▶ _About this exercise_:
Where the listing below has a line with "63: (512, 429, 4.07)", write out exactly that line and every line after it, stopping after the line with "25: (438, 171, 5.25)".

Data records Start Marker

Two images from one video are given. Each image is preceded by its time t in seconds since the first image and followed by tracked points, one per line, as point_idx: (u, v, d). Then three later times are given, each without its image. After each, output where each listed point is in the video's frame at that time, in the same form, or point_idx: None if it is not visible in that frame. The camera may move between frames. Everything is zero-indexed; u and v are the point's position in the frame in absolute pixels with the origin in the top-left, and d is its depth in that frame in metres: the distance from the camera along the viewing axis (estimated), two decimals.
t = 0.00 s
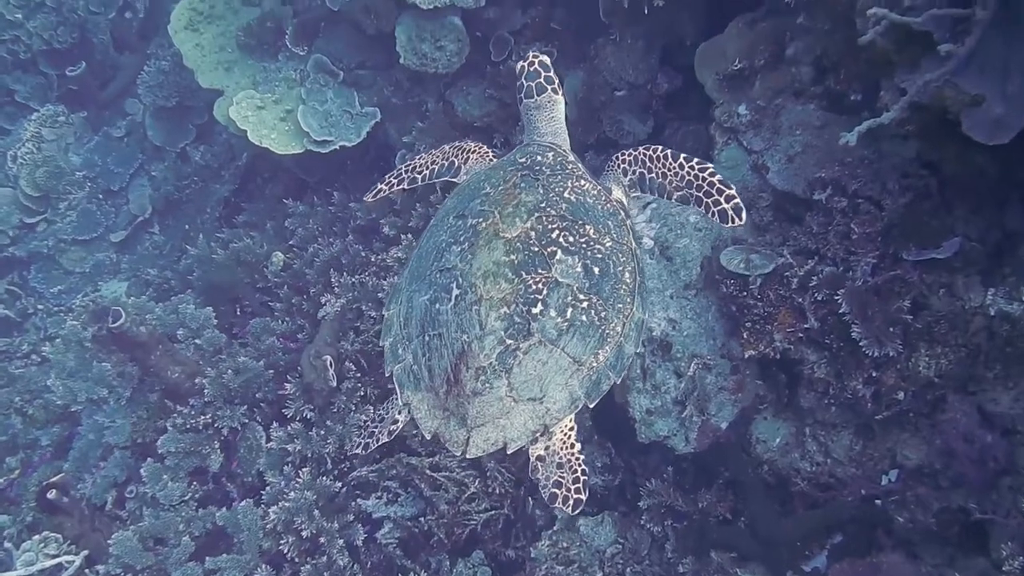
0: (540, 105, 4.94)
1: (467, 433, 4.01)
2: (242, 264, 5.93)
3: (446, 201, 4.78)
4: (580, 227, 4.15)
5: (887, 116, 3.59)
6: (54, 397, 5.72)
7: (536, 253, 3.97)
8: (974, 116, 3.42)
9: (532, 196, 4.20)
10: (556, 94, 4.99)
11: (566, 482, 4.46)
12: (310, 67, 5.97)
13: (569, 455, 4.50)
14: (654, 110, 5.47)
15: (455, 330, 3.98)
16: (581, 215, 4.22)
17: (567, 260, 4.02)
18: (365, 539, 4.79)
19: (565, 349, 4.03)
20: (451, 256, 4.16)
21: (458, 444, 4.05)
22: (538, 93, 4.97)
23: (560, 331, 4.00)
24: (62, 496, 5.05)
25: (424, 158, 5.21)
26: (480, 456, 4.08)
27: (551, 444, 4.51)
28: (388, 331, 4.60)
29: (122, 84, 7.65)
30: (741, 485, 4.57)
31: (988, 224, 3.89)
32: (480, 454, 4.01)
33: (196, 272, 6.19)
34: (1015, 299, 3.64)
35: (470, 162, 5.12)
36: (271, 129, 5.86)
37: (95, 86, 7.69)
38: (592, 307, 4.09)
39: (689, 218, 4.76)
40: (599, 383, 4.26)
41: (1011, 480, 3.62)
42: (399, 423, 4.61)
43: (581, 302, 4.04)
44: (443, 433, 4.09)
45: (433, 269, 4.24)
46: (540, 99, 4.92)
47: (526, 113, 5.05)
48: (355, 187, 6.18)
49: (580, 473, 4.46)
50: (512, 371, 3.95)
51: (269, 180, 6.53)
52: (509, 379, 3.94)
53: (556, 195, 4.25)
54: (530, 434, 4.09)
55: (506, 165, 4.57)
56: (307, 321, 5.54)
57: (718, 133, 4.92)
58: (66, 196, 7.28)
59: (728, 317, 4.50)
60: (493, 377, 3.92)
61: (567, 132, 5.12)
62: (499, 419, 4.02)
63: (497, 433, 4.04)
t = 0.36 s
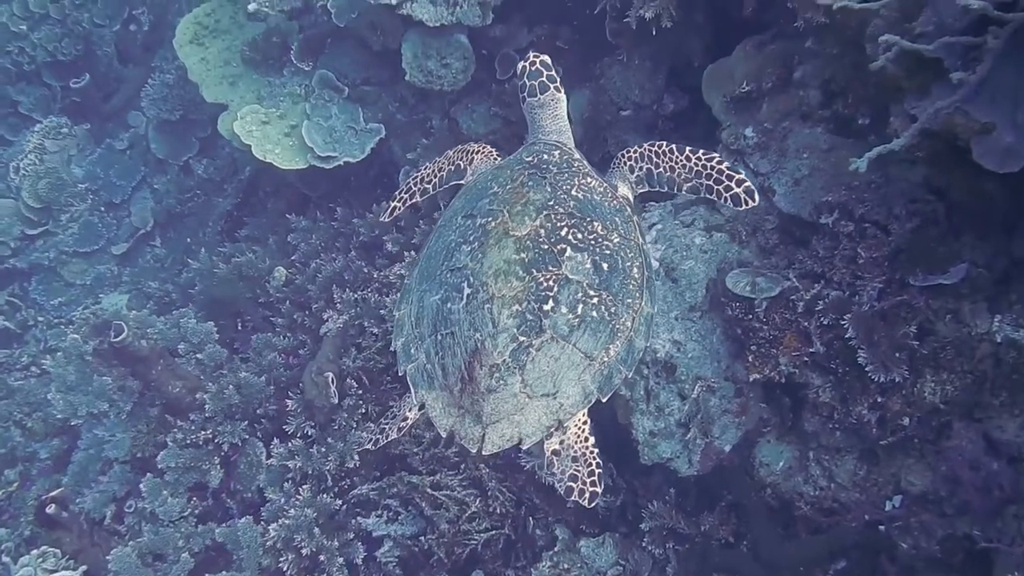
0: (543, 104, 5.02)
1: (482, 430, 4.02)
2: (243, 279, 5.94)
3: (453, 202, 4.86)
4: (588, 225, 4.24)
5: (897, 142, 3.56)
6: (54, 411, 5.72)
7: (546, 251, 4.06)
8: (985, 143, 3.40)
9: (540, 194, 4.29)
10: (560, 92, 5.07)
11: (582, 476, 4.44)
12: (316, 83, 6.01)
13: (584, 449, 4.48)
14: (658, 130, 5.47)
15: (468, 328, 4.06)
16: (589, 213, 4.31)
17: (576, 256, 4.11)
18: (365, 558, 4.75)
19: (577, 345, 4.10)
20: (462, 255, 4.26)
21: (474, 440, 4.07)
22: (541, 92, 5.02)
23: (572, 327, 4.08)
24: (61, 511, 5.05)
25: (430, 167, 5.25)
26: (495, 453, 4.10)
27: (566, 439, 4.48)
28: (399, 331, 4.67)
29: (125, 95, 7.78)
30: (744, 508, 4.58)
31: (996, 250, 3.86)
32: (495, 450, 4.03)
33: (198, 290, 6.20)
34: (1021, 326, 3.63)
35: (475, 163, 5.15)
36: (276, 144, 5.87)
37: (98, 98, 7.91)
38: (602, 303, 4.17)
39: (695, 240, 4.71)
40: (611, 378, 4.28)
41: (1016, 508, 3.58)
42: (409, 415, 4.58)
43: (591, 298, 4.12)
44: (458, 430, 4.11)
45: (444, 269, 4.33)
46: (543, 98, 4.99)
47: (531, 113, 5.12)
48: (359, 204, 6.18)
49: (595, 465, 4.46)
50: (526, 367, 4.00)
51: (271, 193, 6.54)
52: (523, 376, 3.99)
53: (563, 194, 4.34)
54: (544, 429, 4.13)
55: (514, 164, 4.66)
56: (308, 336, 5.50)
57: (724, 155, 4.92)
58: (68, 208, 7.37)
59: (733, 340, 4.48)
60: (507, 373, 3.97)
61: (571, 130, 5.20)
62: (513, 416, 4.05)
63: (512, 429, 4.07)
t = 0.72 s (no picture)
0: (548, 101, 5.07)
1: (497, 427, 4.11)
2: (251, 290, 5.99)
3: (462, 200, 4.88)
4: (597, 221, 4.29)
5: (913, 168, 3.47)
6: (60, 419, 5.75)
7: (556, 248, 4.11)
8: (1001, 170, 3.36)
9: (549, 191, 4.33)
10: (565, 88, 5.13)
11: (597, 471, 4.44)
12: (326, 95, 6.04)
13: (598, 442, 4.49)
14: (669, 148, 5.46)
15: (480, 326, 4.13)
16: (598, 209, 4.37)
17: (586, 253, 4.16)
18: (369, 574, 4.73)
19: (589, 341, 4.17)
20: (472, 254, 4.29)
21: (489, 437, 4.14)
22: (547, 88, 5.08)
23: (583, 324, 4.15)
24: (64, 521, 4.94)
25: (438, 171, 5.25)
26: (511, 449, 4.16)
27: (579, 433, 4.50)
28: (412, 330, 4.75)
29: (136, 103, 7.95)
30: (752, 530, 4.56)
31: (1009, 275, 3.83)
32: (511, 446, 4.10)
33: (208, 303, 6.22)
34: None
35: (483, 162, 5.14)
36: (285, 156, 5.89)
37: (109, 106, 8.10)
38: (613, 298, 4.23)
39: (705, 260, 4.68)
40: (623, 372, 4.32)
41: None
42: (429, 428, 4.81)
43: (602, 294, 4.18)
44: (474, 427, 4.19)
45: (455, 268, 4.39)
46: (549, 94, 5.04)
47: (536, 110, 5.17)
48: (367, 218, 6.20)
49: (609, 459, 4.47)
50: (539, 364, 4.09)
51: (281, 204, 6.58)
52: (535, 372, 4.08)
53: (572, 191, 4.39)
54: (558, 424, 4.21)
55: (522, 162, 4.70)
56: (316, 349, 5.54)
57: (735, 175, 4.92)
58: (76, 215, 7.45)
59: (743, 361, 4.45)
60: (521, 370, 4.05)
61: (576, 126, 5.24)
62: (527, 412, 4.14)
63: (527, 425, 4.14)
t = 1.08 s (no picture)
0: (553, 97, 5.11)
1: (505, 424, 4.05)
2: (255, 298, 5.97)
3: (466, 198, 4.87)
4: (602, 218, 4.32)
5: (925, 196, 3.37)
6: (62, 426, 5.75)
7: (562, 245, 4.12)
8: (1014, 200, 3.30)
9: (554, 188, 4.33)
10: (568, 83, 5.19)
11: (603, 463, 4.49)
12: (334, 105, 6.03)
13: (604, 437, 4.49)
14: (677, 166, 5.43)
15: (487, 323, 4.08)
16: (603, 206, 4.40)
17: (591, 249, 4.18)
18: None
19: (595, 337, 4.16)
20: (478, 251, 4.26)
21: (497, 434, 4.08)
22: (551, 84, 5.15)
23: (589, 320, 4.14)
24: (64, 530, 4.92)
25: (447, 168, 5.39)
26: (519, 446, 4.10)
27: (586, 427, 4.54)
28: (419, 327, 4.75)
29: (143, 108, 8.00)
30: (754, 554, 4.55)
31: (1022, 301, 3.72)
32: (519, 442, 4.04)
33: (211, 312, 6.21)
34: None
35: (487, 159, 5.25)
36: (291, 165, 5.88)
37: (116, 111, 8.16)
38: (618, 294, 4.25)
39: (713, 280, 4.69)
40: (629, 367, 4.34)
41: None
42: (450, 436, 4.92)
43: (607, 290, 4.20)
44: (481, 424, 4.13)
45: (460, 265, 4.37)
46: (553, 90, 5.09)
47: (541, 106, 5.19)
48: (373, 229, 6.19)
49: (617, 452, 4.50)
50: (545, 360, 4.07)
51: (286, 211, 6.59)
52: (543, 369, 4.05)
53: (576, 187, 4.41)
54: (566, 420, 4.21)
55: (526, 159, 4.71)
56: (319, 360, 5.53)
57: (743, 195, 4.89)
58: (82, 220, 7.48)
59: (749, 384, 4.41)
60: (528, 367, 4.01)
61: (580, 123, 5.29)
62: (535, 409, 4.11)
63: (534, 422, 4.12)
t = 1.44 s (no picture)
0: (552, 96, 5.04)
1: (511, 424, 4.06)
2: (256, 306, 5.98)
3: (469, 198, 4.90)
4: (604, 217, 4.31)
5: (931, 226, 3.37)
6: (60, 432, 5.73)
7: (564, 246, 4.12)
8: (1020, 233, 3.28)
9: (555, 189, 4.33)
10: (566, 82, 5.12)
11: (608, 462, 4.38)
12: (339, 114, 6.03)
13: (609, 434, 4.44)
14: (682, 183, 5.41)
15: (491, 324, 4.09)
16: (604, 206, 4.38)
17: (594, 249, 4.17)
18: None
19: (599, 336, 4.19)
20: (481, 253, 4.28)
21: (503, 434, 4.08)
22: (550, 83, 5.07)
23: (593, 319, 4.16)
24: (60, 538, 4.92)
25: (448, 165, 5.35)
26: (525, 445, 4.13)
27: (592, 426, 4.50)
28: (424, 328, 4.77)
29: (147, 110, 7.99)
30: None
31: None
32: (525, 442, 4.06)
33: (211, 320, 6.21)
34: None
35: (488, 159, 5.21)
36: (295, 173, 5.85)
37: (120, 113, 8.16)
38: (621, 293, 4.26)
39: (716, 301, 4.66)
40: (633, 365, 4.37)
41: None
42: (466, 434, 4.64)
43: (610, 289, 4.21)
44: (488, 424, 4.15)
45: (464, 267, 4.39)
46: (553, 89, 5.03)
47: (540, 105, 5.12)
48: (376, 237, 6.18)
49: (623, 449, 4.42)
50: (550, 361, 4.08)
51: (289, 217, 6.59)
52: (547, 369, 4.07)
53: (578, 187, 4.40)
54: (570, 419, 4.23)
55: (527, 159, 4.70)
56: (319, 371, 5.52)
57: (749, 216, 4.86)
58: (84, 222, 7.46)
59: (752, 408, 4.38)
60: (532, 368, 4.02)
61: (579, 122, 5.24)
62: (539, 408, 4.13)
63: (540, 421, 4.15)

Data records End Marker

▶ _Result of this task_:
63: (512, 429, 4.07)
t = 0.72 s (no picture)
0: (548, 101, 5.07)
1: (497, 427, 4.11)
2: (251, 290, 5.99)
3: (462, 200, 4.88)
4: (597, 221, 4.29)
5: (913, 168, 3.47)
6: (60, 419, 5.75)
7: (556, 248, 4.11)
8: (1001, 170, 3.36)
9: (549, 191, 4.33)
10: (565, 88, 5.13)
11: (597, 471, 4.44)
12: (326, 95, 6.04)
13: (598, 442, 4.49)
14: (669, 148, 5.46)
15: (480, 326, 4.13)
16: (598, 209, 4.37)
17: (586, 253, 4.16)
18: (369, 574, 4.73)
19: (589, 341, 4.17)
20: (472, 254, 4.29)
21: (489, 437, 4.14)
22: (547, 88, 5.08)
23: (583, 324, 4.15)
24: (64, 521, 4.94)
25: (438, 171, 5.25)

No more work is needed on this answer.